Exercise input Block Start

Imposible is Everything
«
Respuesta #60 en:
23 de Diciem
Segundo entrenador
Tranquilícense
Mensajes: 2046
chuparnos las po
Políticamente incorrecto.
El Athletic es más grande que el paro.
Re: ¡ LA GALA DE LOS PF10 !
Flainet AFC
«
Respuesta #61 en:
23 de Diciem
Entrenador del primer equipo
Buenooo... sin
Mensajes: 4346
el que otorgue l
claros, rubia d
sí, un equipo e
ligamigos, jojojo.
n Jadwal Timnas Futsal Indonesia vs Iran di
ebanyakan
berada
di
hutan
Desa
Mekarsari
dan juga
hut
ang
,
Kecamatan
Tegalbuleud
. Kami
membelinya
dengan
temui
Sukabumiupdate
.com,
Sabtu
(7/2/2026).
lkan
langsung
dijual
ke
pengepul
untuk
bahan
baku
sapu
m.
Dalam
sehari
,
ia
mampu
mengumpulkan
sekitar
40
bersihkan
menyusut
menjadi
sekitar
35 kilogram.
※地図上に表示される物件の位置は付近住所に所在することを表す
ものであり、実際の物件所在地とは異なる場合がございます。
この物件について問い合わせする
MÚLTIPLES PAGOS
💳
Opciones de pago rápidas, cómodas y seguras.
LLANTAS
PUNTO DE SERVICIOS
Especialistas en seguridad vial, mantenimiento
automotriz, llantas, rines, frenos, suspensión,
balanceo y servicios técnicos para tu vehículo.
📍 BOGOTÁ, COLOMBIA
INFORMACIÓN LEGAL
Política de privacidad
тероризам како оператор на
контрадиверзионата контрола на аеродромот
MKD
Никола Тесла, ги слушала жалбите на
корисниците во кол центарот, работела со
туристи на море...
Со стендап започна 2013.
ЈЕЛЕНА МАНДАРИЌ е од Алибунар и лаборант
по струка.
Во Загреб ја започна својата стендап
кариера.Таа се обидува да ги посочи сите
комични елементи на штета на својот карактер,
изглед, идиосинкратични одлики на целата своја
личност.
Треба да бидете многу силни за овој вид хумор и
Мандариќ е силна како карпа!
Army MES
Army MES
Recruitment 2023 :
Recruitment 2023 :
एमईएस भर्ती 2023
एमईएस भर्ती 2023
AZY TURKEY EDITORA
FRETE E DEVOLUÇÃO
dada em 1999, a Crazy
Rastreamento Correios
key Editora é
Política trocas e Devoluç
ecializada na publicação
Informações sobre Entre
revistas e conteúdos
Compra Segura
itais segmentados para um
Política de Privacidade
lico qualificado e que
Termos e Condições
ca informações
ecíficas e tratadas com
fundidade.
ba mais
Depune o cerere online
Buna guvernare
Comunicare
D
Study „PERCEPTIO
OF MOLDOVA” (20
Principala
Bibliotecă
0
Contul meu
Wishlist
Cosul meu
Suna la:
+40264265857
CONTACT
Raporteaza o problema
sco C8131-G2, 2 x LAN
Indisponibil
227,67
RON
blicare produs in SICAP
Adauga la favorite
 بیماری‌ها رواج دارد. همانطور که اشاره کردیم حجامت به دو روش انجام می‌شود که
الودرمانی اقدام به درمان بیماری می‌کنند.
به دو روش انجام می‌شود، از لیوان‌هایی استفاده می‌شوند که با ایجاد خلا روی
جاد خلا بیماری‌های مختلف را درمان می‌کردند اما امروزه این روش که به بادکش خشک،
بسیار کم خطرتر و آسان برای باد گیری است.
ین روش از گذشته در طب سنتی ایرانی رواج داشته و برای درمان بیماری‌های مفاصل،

Exercise input Block End

◆ **Task item**:
Lines above with "درمان" in them are the ones to copy.

◆ **Expected answer**:
الودرمانی اقدام به درمان بیماری می‌کنند.
جاد خلا بیماری‌های مختلف را درمان می‌کردند اما امروزه این روش که به بادکش خشک،
ین روش از گذشته در طب سنتی ایرانی رواج داشته و برای درمان بیماری‌های مفاصل،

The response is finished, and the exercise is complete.